• RECORDED DATA
=-=-=-=-=
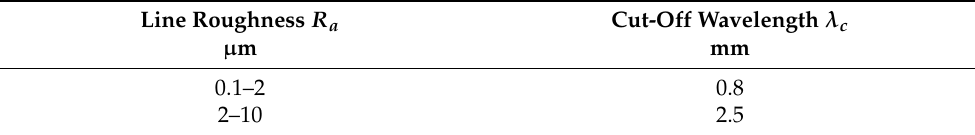
Table 5. Recommended cut-off wavelength λ c for non-periodic profiles depending on the expected line roughness R a according to ISO4288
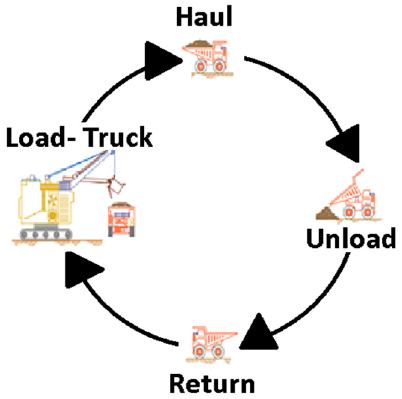
Figure 1. Cycle of the Shovel-Truck system.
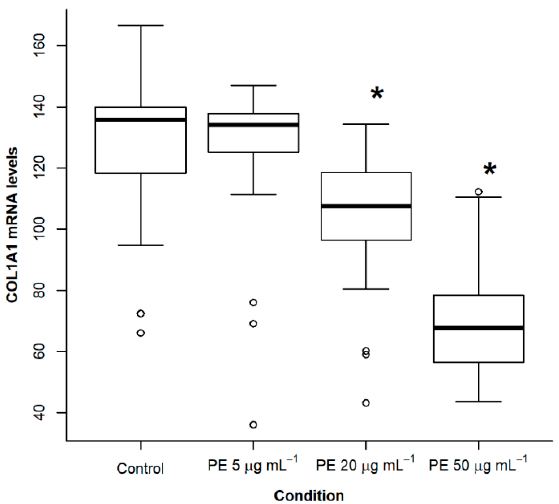
Figure 2 . Effect of different concentrations of phosphatidylethanolamine (PE) on collagen expression in normal human lung fibroblasts. Cells from passages 5–10 were placed in 6 well plates and when confluence was reached, culture medium was substituted with serum-free medium for 24 h. PE was diluted in F-12 without serum at 5, 20 and 50 µg·mL − 1 and cells were incubated for 48 h. Controls were grown for the same time in F-12 without serum. The figure represents the pooled data of three independent experiments. Asterisks denote significant differences ( p < 0.05, ANOVA with post-hoc Dunnett test against the control).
=-=-=-=-=
• PROBLEM DESCRIPTION
From the opening line of the listing above through the line bearing "Figure 1. Cycle of the Shovel-Truck system.", repeat each line exactly. Drop every picture.

• SOLUTION
Table 5. Recommended cut-off wavelength λ c for non-periodic profiles depending on the expected line roughness R a according to ISO4288
Figure 1. Cycle of the Shovel-Truck system.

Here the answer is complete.